TASK DESCRIPTION: Among the entries below, which lines include the string "DTCP"? Show each one.

(TASK MATERIAL Opens)

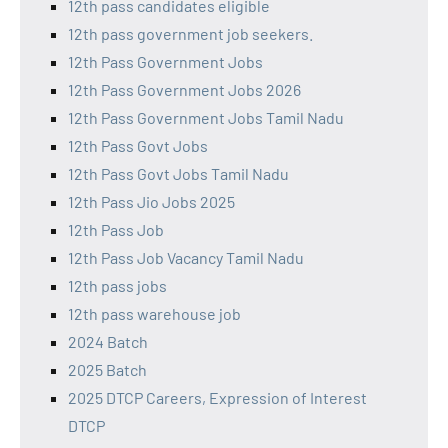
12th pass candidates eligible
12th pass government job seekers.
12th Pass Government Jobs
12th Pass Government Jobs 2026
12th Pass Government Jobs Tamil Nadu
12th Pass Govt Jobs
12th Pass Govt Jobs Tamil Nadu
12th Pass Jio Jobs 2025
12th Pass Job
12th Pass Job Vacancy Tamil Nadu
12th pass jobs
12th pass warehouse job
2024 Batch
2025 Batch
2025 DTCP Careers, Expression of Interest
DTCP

(TASK MATERIAL Closes)
(TASK MATERIAL Opens)

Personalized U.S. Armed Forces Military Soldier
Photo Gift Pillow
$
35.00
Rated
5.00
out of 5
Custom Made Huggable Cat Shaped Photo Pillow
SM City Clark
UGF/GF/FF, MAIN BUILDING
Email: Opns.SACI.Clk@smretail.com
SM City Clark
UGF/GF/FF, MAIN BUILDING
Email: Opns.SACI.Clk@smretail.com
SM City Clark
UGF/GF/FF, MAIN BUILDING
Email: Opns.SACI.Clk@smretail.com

(TASK MATERIAL Closes)

RESULT BELOW:
2025 DTCP Careers, Expression of Interest
DTCP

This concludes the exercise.